Hockey star and ‘Queensland Great’ Daphne Pirie dies aged 90

Champion hockey player Daphne Pirie has been remembered as a lifelong lover of sport and a trailblazer for female athletes in Queensland, right up until her death at 90 years of age on Friday.

But it was a chance encounter that led her to hockey, and the man she came to love.

Already a nationally ranked track and field athlete, Pirie was in her 20s when she was training with her sister Nola in Brisbane’s Wooloowin when two men across the field caught their eye.

“There was some Valley Hockey Club men training on the oval,” Pirie’s niece Jodi Holmes said.

“They thought those guys looked alright, so they thought they might try hockey.”

The quest for romance on the field paid off.

Daphne and Mick Pirie an their wedding day.(Supplied)

“I kid you not, Aunty Daphne married uncle Mick, so uncle Mick was one of the players playing hockey while they doing their athletic training,” Ms Holmes said.

“And my mother Nola married Stewart, who was also training at the time.”

Despite the late entry into the sport, Pirie’s determination saw her conquer any barrier in her way.

It was no easy feat to get into hockey.

Pirie and Nola had to restart the Valley Hockey Club’s female side, which had disbanded during World War II.

Two years after that night on the field, she was picked to represent Queensland in Hockey.

Nola (on right) and Daph in the Queensland uniform.
Daphne and Nola in the Queensland uniform.(Supplied: Jodi Holmes)

“She ended up representing Australia and Queensland many times,” Ms Holmes said.

“I think the team atmosphere, she really thrived on that.
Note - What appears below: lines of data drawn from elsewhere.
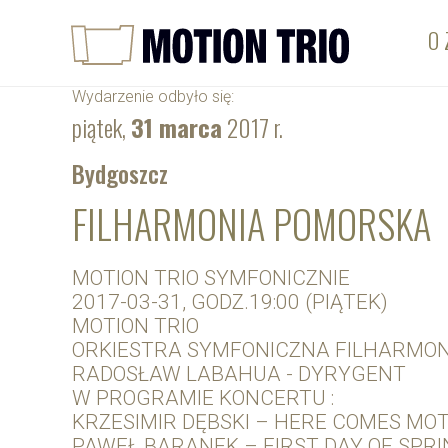
O 
Wydarzenie odbyło się:
piątek,
31 marca
2017 r.
Bydgoszcz
FILHARMONIA POMORSKA
MOTION TRIO SYMFONICZNIE
2017-03-31, GODZ.19:00 (PIĄTEK)
MOTION TRIO
ORKIESTRA SYMFONICZNA FILHARMON
RADOSŁAW LABAHUA - DYRYGENT
W PROGRAMIE KONCERTU :
KRZESIMIR DĘBSKI – HERE COMES MOT
PAWEŁ BARANEK – FIRST DAY OF SPRIN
She loved being part of a team.”

Pirie achieved national and international success in track and field, hockey and golf during her 40-year career in sport.

After retiring from hockey, she would return to athletics once more, setting records on the world stage at Masters events.

She received an Order of Australia in 2012, was an inductee of the Queensland Sport Hall of Fame and the Hockey Queensland Hall of Fame, president of the Gold Coast Sporting Hall of Fame and was the founding president of Womensport Queensland and the first female vice-president of the Queensland Olympic Council.

Daphne Pirie
Granddaughter Bonnie Pirie top left, great nephew Jordan Holmes, top right, and great nieces Lily Daphne Holmes (left) and Amy Holmes (right).(Supplied: Jodi and Chris Holmes)

Despite her sporting achievements, she would never compete at an Olympics.

Women’s hockey was not added to the Olympic program until 1980, after she had retired from the sport.

Despite never having competed, in 2011 she was awarded a Women and Sport Trophy for Oceania by the International Olympic Committee.

Ms Holmes said her aunt was “ecstatic” to hear Brisbane would be hosting the 2032 Olympic Games.

Daph posing with her sister and niece.
Daph’s sister Nola Slade,  niece Jodi Holmes and Daphne (LtR).(Supplied: Jodi Holmes)

President of the Brisbane Women’s Hockey Association, Karin Walduck, said Pirie was a staunch supporter of Valley’s, the club she helped to build, until her death on Friday.

Players observed a minute’s silence during Friday’s premier match.

“She was a role model for women in sport that you can keep being active in sport in many different ways for the whole of your life,” Dr Walduck said.

“We need women and strong women who can lead others in taking charge, if you like, or taking control of being involved in this sport”.

Queensland Sport Minister Stirling Hinchliffe said Pirie dedicated her life to the pursuit of sporting excellence.

“In particular her work with the Queensland Academy of Sport and her promotion and support to women in sport,” he said.